# Creda Storage Heaters



## WarrenBuffet (29 Jan 2006)

Hi,

Recently my 87 year old gran-aunt got storage heating installed in her house. (The house is very old and i would imagine would have awful insulation).

My dad, in his wisdom, threw out the instruction manual a few weeks ago but now the first ESB bill has arrived and its about €500! I have tried in vain to find an instruction manual for the creda storage heaters but just cant locate their website. Google for the first time ever seems to have let me down plus i did a search of AAM - another once in a million failure!

Does anyone have any tips on how to set the heater to the optimum / most efficient setting? (My gran-aunt would want the heat to come out all day because, as her age might suggest, she is rarely out and about the place). 
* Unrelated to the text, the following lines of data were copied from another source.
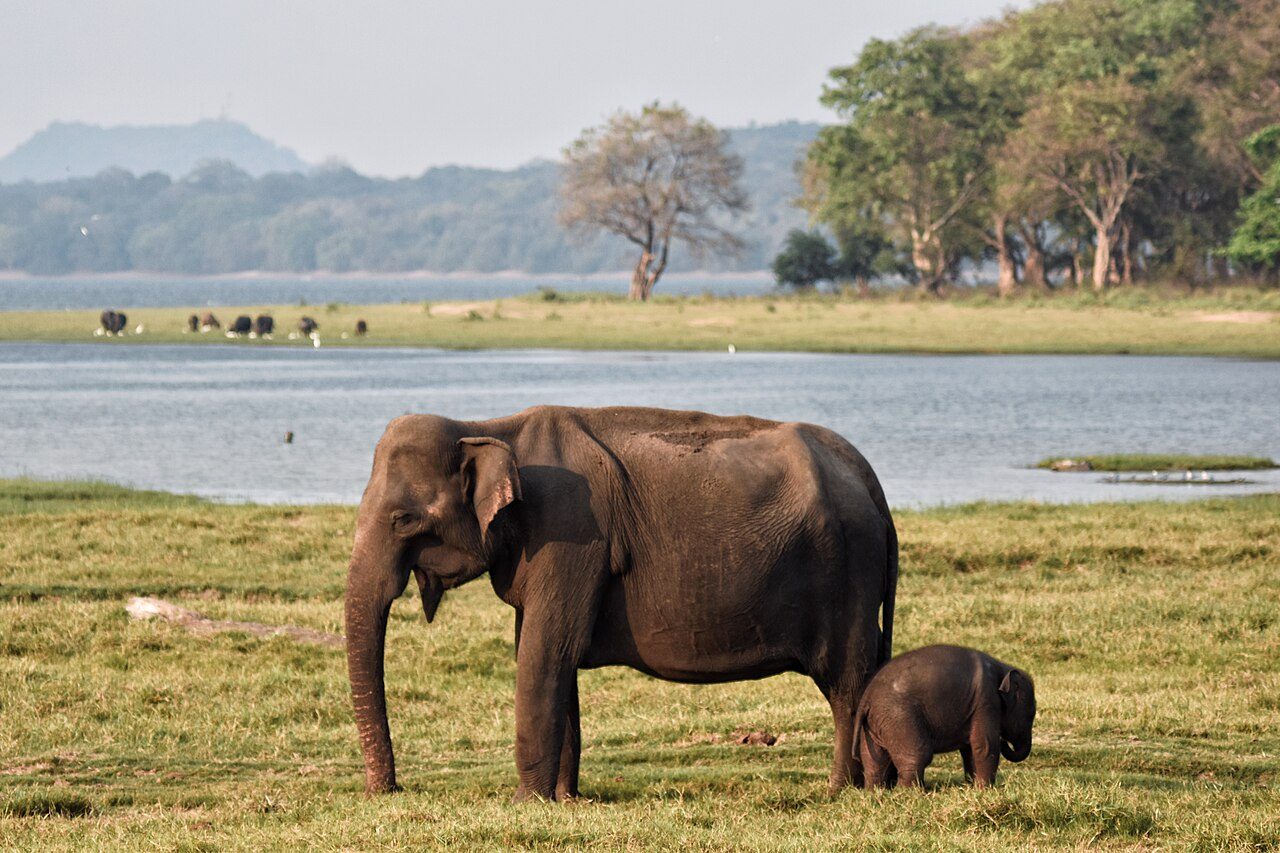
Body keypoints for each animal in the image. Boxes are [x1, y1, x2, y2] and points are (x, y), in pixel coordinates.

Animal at [345, 405, 898, 800]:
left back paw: (842, 792)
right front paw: (565, 800)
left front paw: (526, 802)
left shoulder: (570, 533)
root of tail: (870, 478)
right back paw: (881, 784)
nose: (387, 792)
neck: (490, 427)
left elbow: (544, 655)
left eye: (402, 520)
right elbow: (552, 658)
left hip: (848, 570)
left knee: (847, 684)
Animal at [853, 645, 1036, 789]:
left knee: (873, 760)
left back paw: (875, 793)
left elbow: (969, 749)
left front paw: (973, 787)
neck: (1002, 668)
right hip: (899, 717)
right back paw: (911, 794)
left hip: (875, 723)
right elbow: (984, 745)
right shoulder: (986, 702)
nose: (1004, 740)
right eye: (1030, 715)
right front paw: (985, 790)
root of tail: (867, 696)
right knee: (917, 756)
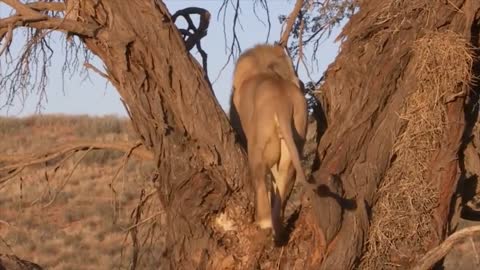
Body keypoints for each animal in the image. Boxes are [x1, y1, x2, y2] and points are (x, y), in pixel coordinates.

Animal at [230, 43, 312, 243]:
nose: (300, 82)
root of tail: (282, 103)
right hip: (292, 145)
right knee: (282, 184)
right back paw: (278, 230)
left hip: (258, 145)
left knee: (260, 179)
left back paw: (264, 221)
It would be great if someone could direct me to the official Creda website for storage heaters too. BTW The models are:
- Creda TSR24MW-79364S
- Creda TSR24CW - 79368S

Thanks a mil,
WB


----------



## Sue Ellen (29 Jan 2006)

Hi Warren,

Have you had a read of the key post on Storage Heaters which has some info on optimum use.
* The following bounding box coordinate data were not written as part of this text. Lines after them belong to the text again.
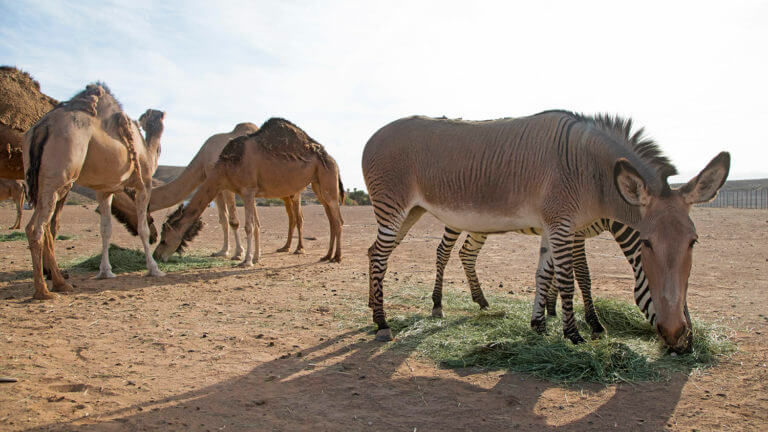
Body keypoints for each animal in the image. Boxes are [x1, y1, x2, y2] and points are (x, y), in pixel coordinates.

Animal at [24, 83, 166, 300]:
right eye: (152, 219)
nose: (156, 237)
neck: (146, 151)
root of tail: (42, 127)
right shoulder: (144, 185)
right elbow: (141, 228)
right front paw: (153, 268)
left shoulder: (104, 190)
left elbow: (105, 229)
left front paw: (105, 271)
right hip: (59, 177)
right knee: (37, 228)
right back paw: (44, 291)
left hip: (40, 181)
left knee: (42, 226)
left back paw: (61, 284)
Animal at [115, 121, 308, 258]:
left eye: (121, 209)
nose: (152, 237)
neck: (202, 159)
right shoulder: (215, 186)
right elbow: (223, 220)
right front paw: (223, 251)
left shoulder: (226, 184)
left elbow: (233, 220)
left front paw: (238, 253)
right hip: (285, 195)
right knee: (291, 217)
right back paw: (285, 247)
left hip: (296, 191)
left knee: (298, 217)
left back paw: (299, 249)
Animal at [154, 118, 344, 266]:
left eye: (163, 240)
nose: (156, 255)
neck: (223, 166)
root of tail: (332, 159)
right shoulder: (250, 192)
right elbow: (255, 224)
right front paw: (254, 258)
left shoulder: (246, 190)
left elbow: (247, 226)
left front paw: (244, 260)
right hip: (318, 183)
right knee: (329, 219)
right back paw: (326, 255)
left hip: (326, 180)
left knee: (337, 220)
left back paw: (335, 257)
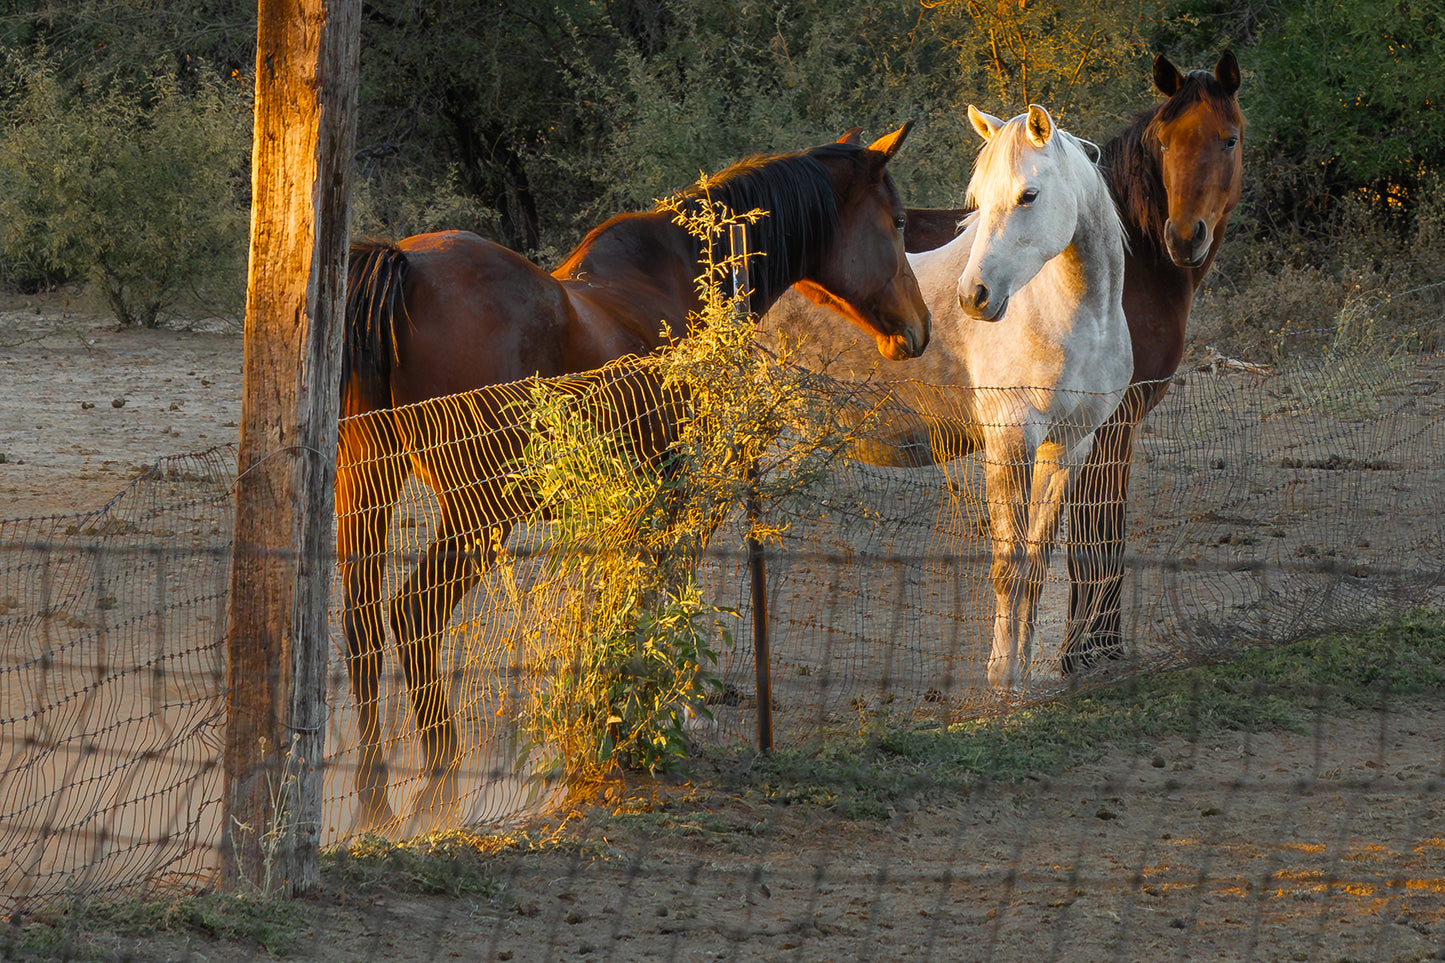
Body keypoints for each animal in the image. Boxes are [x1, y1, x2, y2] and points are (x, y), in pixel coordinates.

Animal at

Sorry I can't find anything obvious on Google either. A quick call to the original supplier might be in order. Perhaps they can give a copy or advise where one can be bought.


----------



## peppa 2009 (12 Jan 2009)

Hi,

i think the web site for Creda is www.creda.com the bottom of the page is a link for heating and as far as i know there is an option to download a manual! hope this helps 

Peppa 2009


----------



## mosstown (12 Jan 2009)

try this website www.applied-energy.com then on top left you will see a tab for Creda, go in here and have a look about, i think you will find something there.


----------